■ TEXT
┄┄┄┄┄┄
Technikmuseum – Männlein, acht Bildpunkte breit

Lang ist’s her. In den 1980-er Jahren begann ich zu programmieren für den Atari-XL-Computer in Atari-Basic. Unter anderem programmierte ich zwei Spiele, die als sogenannte „Listing des Monats“ in monatlich erscheinenden Computerzeitschriften abgedruckt wurden und mir jeweils ein Honorar von 1000 DM einbrachten. Der Atari XL hatte einen 8-Bit-Prozessor. Das heißt, es werden 8 Bit gleichzeitig verarbeitet. 8 Bit ergeben ein Byte. Für einen 8-Bit-Prozessor eine Spielfigur zu gestalten, ist technisch relativ einfach, grafisch aber schwierig, weil die Auflösung gering ist. Es stehen in der Breite nur maximal acht Bildpunkte zur Verfügung. Anbei das Beispiel einer Spielfigur vom Entwurf in einer Matrix bis zur Bildschirmdarstellung:


Legende: Jede Reihe ist ein Byte, eine Folge aus 8 Bit mit den Zuständen 0 (weiß) oder 1 (schwarz) Zur Darstellung eines Zeichens oder Bildes wird jedem Bit ein Dezimalwert zugewiesen. Er berechnet sich durch Addition, je nachdem, welche Bildpunkte schwarz erscheinen sollen. Beispielsweise zeigt die Gesamtsumme von 128+64+32+16+8+4+2+1 = 256 einem schwarzen Streifen über die gesamte Breite des Bytes.
┄┄┄┄┄┄
■ AUFGABEN
1. Beantworte zum Text über den Atari XL diese Fragen:
(a) Welches Honorar brachte jedes der zwei abgedruckten Spiele ein?
(b) Wie viele Bildpunkte stehen in der Breite höchstens zur Verfügung?
(c) Welche Farbe gehört zum Zustand 1?
2. Schreibe aus dem Text über den Atari XL alles von „Legende: Jede Reihe“ bis hinunter zu „Breite des Bytes.“ wortgetreu ab.
Die Auflistung wird hierfür nicht gebraucht.
┄┄┄┄┄┄
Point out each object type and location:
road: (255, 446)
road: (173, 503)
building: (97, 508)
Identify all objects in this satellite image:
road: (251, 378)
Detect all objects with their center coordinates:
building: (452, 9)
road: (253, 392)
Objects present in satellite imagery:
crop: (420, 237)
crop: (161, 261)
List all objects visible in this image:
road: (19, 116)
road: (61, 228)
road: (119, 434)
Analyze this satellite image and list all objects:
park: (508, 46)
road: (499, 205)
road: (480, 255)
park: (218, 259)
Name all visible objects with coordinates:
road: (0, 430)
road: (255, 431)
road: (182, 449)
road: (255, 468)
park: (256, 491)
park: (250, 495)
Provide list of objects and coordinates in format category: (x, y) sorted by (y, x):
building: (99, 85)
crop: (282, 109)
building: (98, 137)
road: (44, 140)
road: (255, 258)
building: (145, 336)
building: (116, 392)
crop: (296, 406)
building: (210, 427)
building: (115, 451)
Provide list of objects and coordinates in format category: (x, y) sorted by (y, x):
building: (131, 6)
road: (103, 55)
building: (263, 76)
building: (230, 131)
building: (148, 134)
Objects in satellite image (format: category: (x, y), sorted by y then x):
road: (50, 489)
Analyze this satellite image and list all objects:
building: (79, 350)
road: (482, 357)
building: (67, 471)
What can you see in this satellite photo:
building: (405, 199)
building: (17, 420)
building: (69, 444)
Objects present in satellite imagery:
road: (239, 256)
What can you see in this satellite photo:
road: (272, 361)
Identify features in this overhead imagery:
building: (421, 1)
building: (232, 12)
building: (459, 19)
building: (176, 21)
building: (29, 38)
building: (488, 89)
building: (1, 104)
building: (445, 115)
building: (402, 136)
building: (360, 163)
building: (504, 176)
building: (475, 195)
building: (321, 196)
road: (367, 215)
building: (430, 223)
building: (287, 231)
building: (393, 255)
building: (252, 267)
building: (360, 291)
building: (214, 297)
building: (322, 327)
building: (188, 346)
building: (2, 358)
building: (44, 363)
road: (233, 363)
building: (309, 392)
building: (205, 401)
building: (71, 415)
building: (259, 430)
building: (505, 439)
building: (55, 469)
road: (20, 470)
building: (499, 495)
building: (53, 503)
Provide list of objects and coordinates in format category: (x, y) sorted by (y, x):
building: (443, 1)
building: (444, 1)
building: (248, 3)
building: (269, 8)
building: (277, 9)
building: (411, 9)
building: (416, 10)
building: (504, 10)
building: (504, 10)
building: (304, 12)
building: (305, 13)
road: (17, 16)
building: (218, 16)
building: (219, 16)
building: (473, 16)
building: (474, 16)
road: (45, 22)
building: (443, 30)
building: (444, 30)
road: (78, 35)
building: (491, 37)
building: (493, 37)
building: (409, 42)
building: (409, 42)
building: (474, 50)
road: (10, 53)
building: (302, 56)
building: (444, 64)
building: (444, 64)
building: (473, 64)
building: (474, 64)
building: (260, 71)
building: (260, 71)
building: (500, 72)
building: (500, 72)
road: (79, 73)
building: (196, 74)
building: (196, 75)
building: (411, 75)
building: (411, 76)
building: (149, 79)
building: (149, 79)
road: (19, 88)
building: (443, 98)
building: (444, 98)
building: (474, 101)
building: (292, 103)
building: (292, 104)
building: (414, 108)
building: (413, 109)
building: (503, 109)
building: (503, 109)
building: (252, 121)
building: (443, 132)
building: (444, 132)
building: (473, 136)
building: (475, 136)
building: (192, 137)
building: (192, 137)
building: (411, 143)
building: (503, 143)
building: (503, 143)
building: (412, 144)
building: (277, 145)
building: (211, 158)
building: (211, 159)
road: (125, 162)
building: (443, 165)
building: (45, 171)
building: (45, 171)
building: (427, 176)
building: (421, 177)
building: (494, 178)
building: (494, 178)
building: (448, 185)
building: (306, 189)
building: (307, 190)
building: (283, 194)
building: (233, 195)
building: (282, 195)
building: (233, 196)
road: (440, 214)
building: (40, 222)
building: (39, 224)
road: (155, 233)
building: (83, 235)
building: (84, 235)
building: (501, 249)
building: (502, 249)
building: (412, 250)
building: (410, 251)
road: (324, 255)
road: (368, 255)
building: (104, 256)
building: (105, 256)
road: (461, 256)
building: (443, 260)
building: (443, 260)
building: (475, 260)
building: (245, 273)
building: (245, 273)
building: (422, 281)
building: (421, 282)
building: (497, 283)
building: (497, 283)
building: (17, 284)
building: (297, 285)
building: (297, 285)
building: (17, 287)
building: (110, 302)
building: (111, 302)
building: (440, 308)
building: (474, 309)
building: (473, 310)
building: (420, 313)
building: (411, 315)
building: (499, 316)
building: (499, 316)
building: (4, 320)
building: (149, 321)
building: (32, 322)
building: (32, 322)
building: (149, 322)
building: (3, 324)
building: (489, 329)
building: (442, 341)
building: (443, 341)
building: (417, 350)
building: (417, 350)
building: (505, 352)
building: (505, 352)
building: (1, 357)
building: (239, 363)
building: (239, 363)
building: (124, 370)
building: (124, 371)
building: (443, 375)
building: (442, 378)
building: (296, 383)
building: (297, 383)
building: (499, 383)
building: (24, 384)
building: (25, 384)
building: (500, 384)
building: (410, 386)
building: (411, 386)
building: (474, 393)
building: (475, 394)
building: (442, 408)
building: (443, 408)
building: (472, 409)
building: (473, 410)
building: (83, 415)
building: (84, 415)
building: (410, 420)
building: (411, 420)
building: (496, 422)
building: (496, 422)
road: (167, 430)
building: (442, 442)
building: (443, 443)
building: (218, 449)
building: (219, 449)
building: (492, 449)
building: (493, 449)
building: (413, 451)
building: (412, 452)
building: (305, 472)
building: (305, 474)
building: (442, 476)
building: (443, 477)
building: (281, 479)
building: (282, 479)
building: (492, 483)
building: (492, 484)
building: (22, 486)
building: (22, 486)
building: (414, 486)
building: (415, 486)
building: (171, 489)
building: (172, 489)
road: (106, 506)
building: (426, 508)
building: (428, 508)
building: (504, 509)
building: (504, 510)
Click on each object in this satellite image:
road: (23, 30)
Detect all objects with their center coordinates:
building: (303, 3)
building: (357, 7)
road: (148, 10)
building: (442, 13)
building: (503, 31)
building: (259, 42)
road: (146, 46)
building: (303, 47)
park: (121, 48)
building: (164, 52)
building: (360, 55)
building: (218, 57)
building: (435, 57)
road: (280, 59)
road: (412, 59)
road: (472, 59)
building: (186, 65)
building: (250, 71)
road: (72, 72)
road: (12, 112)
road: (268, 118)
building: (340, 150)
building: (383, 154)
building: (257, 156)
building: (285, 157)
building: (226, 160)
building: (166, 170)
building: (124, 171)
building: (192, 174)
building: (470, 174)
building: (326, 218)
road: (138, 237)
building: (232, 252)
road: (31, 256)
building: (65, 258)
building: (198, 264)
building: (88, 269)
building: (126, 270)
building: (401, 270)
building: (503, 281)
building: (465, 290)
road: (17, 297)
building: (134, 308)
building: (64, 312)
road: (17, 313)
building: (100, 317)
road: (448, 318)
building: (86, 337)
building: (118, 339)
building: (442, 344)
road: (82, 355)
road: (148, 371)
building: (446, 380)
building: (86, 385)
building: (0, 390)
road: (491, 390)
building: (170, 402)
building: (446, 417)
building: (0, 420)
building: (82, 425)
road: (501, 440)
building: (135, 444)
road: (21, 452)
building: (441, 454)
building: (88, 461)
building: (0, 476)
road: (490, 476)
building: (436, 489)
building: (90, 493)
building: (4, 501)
┄┄┄┄┄┄
■ LÖSUNGEN
1.
(a) 1000 DM
(b) Acht
(c) Schwarz

2.
Legende: Jede Reihe ist ein Byte, eine Folge aus 8 Bit mit den Zuständen 0 (weiß) oder 1 (schwarz) Zur Darstellung eines Zeichens oder Bildes wird jedem Bit ein Dezimalwert zugewiesen. Er berechnet sich durch Addition, je nachdem, welche Bildpunkte schwarz erscheinen sollen. Beispielsweise zeigt die Gesamtsumme von 128+64+32+16+8+4+2+1 = 256 einem schwarzen Streifen über die gesamte Breite des Bytes.